DATA FOR THE TASK section start

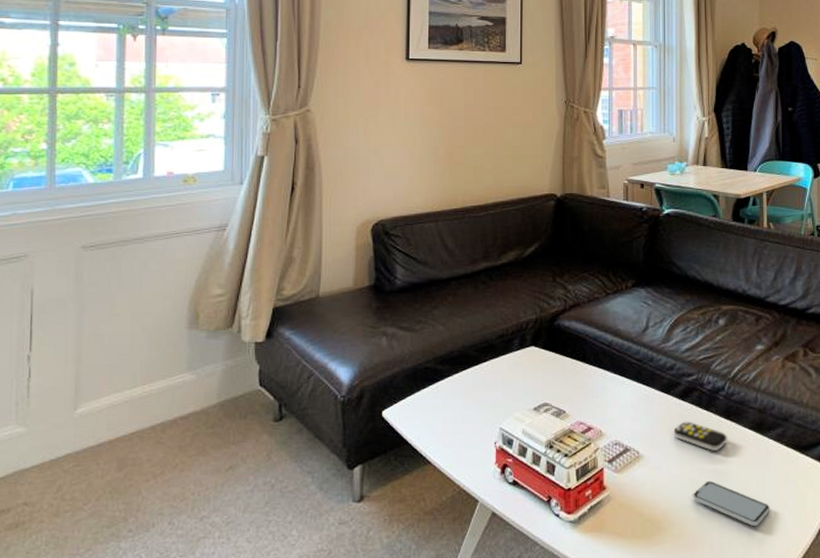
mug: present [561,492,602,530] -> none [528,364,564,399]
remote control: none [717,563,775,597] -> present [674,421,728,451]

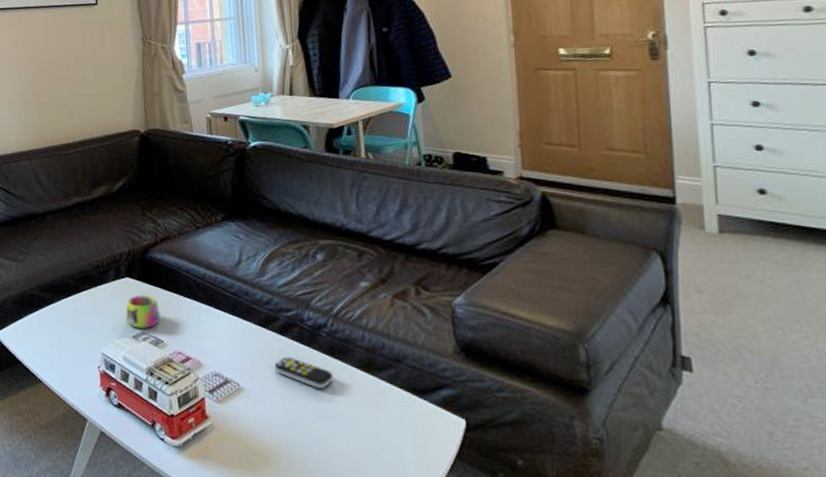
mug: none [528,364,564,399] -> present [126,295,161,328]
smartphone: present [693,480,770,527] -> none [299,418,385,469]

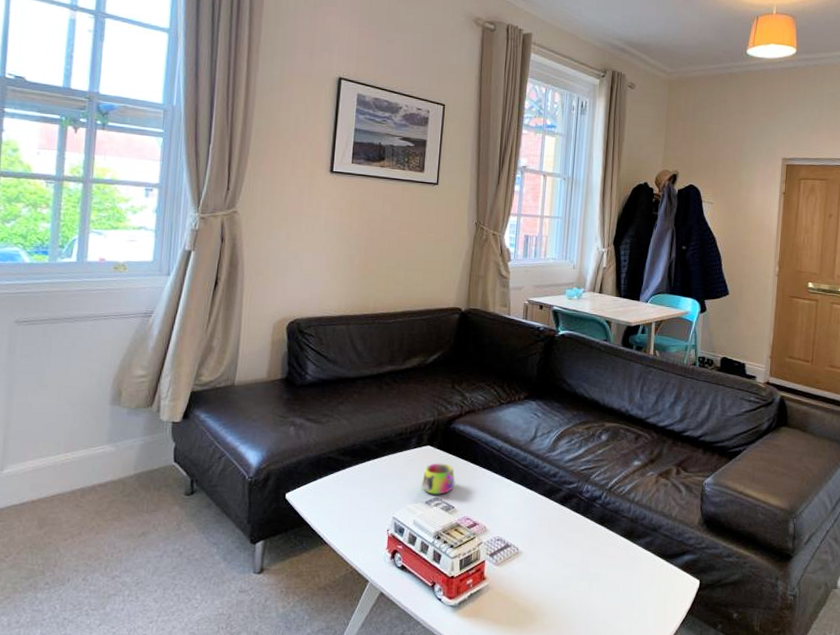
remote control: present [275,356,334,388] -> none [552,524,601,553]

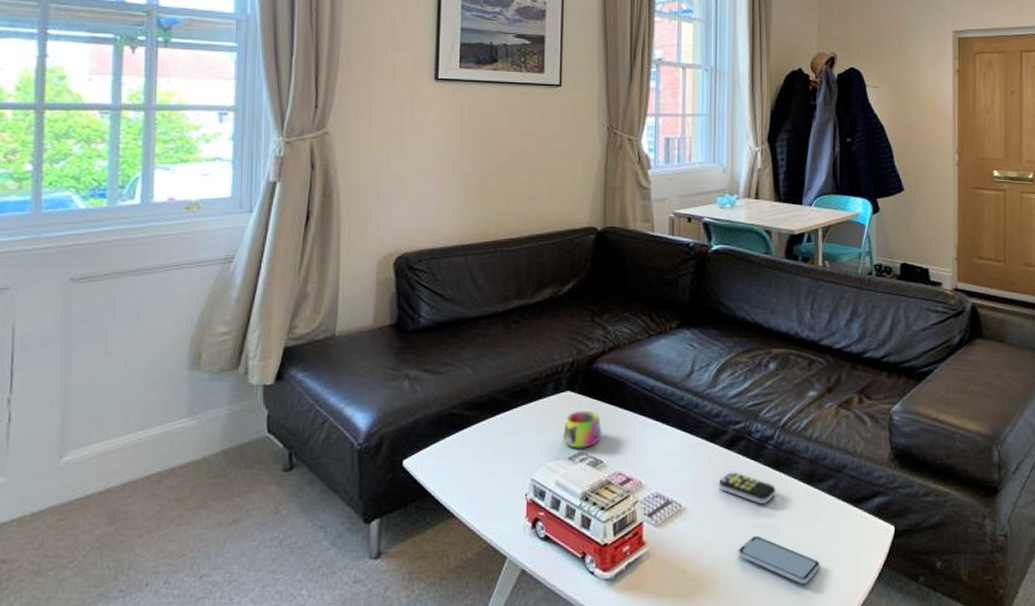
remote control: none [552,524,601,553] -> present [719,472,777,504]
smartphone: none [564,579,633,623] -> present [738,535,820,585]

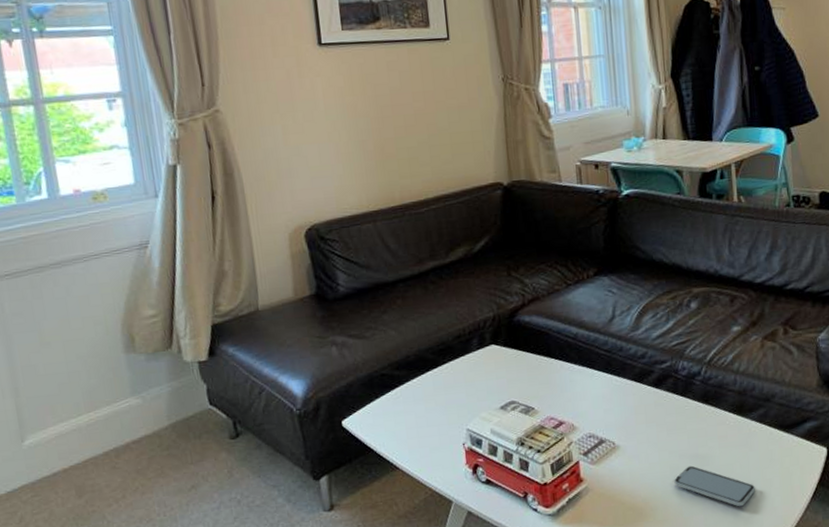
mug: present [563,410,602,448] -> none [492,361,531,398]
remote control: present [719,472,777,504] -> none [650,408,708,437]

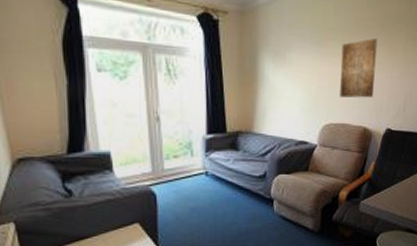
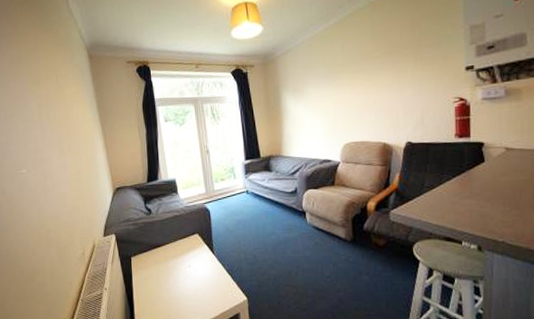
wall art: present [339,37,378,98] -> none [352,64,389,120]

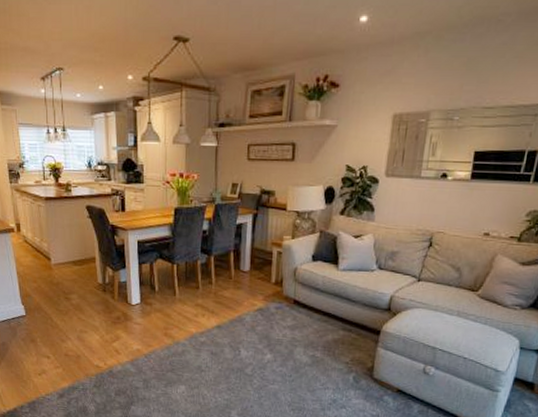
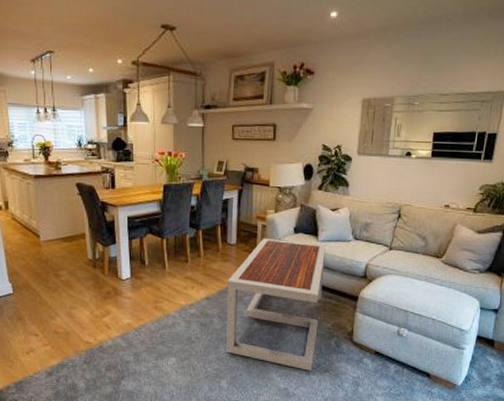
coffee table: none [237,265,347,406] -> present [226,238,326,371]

DATA FOR THE TASK section end

The answer is each line in which the word "remote" occurs, copied from the material above.

### THE COMPLETED TASK
remote control: none [717,563,775,597] -> present [674,421,728,451]
remote control: present [275,356,334,388] -> none [552,524,601,553]
remote control: none [552,524,601,553] -> present [719,472,777,504]
remote control: present [719,472,777,504] -> none [650,408,708,437]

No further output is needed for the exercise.